Chen Xiwo

Born in 1963, CHEN XIWO is a native of Fujian Province. After graduating from Fujian University, he lived in Japan from 1989 to 1994. He first worked as a ‘mamasan’ in a Tokyo brothel before starting a career as Professor of comparative literature. A characteristic theme of his writing is sexual and political corruption. In June 2007, the China Customs intercepted the galley proof of The Book of Sins mailed to the author by his Taiwanese publisher. Chen launched a legal case against the Chinese government for banning the book and an uproar exploded in the media at the absurdity of a writer having his own book confiscated. He lost the case. 

Due to Chen’s refusal to compromise about his often controversial writing, it was nearly 20 years before his books could be published in China. An English PEN Award winner, The Book of Sins is the first of Chen Xiwo’s works to be published in English.

 



 

The Book of Sins

Banned in China, The Book of Sins is an unforgettable journey to the dark side of the human psyche.

Seven linked novellas offer readers a disturbingly brilliant take on rape, incest, S&M, impotence, and voyeurism and explore the relationship between sexual and political control and deviance.

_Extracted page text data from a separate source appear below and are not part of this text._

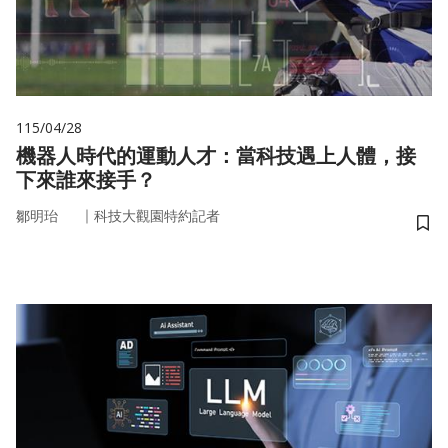
115/04/28
機器人時代的運動人才：當科技遇上人體，接
下來誰來接手？
｜
鄒明珆
科技大觀園特約記者
儲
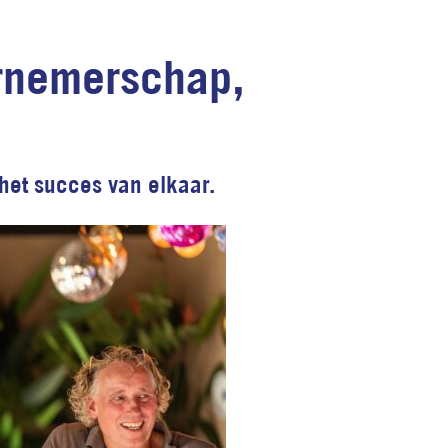
ernemerschap,
 het succes van elkaar.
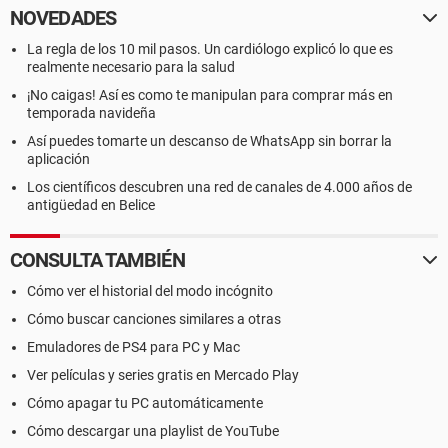
NOVEDADES
La regla de los 10 mil pasos. Un cardiólogo explicó lo que es
realmente necesario para la salud
¡No caigas! Así es como te manipulan para comprar más en
temporada navideña
Así puedes tomarte un descanso de WhatsApp sin borrar la
aplicación
Los científicos descubren una red de canales de 4.000 años de
antigüedad en Belice
CONSULTA TAMBIÉN
Cómo ver el historial del modo incógnito
Cómo buscar canciones similares a otras
Emuladores de PS4 para PC y Mac
Ver películas y series gratis en Mercado Play
Cómo apagar tu PC automáticamente
Cómo descargar una playlist de YouTube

In I Love My Mum, a disabled man shares a bed with his mother and is arrested for murder. One of Chen’s most famous novellas, incest is used as a metaphor for a dysfunctional society. 

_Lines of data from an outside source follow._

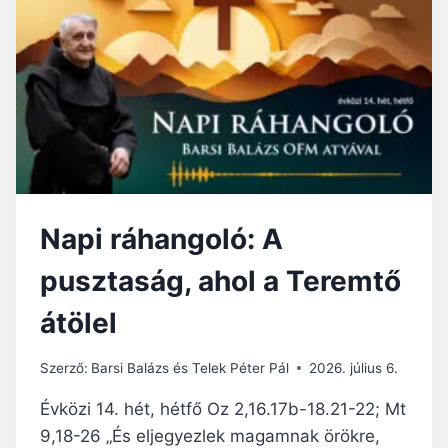
H
A
N
G
O
L
Ó
:
S
Z
E
Napi ráhangoló: A
N
T
pusztaság, ahol a Teremtő
R
E
átölel
A
L
I
Szerző:
Barsi Balázs és Telek Péter Pál
2026. július 6.
Z
M
Évközi 14. hét, hétfő Oz 2,16.17b-18.21-22; Mt
U
9,18-26 „És eljegyezlek magamnak örökre,
S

In Kidney Tonic, a resident of an exclusive gated community indulges in voyeuristic fantasies about the sex lives of his neighbours. 

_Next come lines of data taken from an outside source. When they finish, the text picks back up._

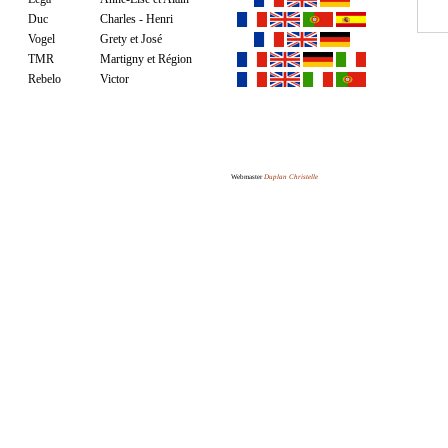
Duc
Charles - Henri
Vogel
Grety et José
TMR
Martigny et Région
Rebelo
Victor
Webmaster
Duplan Christelle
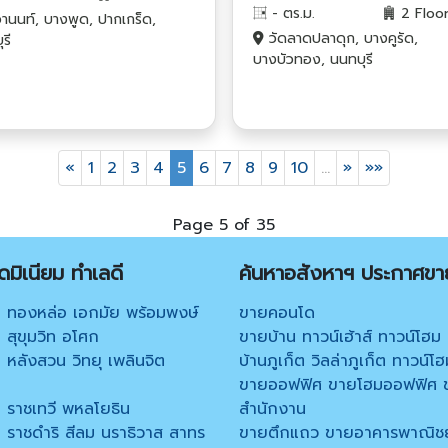
- ตร.ม.
2 Floo
านนท์, บางพูด, ปากเกร็ด,
วัดลาดปลาดุก, บางคูรัด,
รี
บางบัวทอง, นนทบุรี
«
1
2
3
4
5
6
7
8
9
10
…
»
»»
Page 5 of 35
มิเนียม ทำเลดี
ค้นหาอสังหาฯ ประกาศขา
 ทองหล่อ เอกมัย พร้อมพงษ์
ขายคอนโด
สุขุมวิท อโศก
ขายบ้าน ทาวน์เฮ้าส์ ทาวน์โฮม
หลังสวน วิทยุ เพลินจิต
บ้านภูเก็ต วิลล่าภูเก็ต ทาวน์โฮ
ขายออฟฟิศ ขายโฮมออฟฟิศ 
 ราชเทวี พหลโยธิน
สำนักงาน
 ราชดำริ สีลม นราธิวาส สาทร
ขายตึกแถว ขายอาคารพาณิชย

In Going To Heaven, the son of a village undertaker tries to convince his friend to enter a suicide pact.

Banned in China, The Book of Sins is a terrifying exploration of the human psyche and will appeal to fans of fiction by the likes of Irving Welsh and early Ian McEwan.

Translated by award-winning Nicky Harman, The Book of Sins brings a courageous and outspoken Chinese novelist to wider prominence.